- _Exercise details_:
Output the line with "left front paw: (395, 443)" and every line below it until the listing ends, exactly as written and with nothing added.

- _Available records_:
====
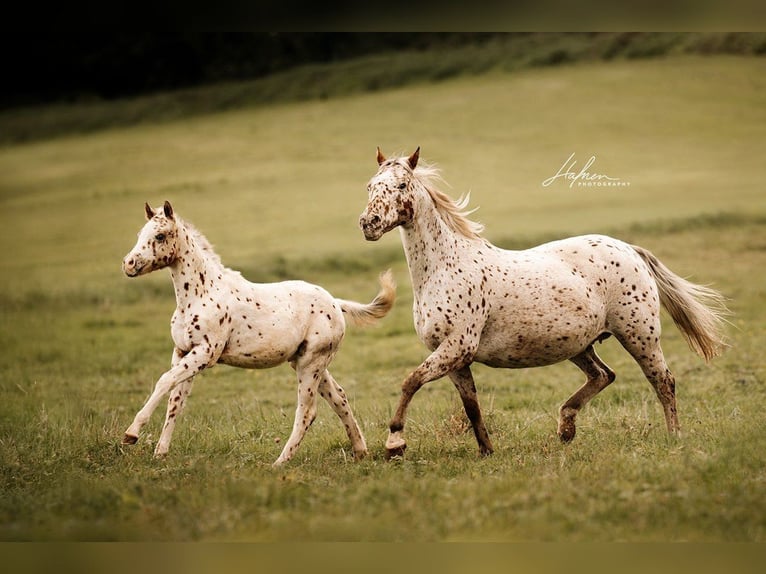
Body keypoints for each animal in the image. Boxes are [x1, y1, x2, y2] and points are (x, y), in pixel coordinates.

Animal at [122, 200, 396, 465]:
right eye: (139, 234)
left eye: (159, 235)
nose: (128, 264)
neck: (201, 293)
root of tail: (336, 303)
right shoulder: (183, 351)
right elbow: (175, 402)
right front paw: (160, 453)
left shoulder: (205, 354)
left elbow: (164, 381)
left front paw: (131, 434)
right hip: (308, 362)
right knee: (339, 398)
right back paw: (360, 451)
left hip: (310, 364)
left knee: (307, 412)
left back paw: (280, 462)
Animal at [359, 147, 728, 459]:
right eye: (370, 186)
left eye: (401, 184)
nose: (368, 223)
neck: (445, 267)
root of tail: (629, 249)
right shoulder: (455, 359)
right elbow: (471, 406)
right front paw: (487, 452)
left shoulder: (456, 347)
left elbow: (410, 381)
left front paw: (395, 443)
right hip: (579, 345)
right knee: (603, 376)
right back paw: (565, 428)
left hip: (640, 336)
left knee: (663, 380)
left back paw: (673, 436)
====
- _Answer to this exercise_:
left front paw: (395, 443)
right hip: (579, 345)
right knee: (603, 376)
right back paw: (565, 428)
left hip: (640, 336)
left knee: (663, 380)
left back paw: (673, 436)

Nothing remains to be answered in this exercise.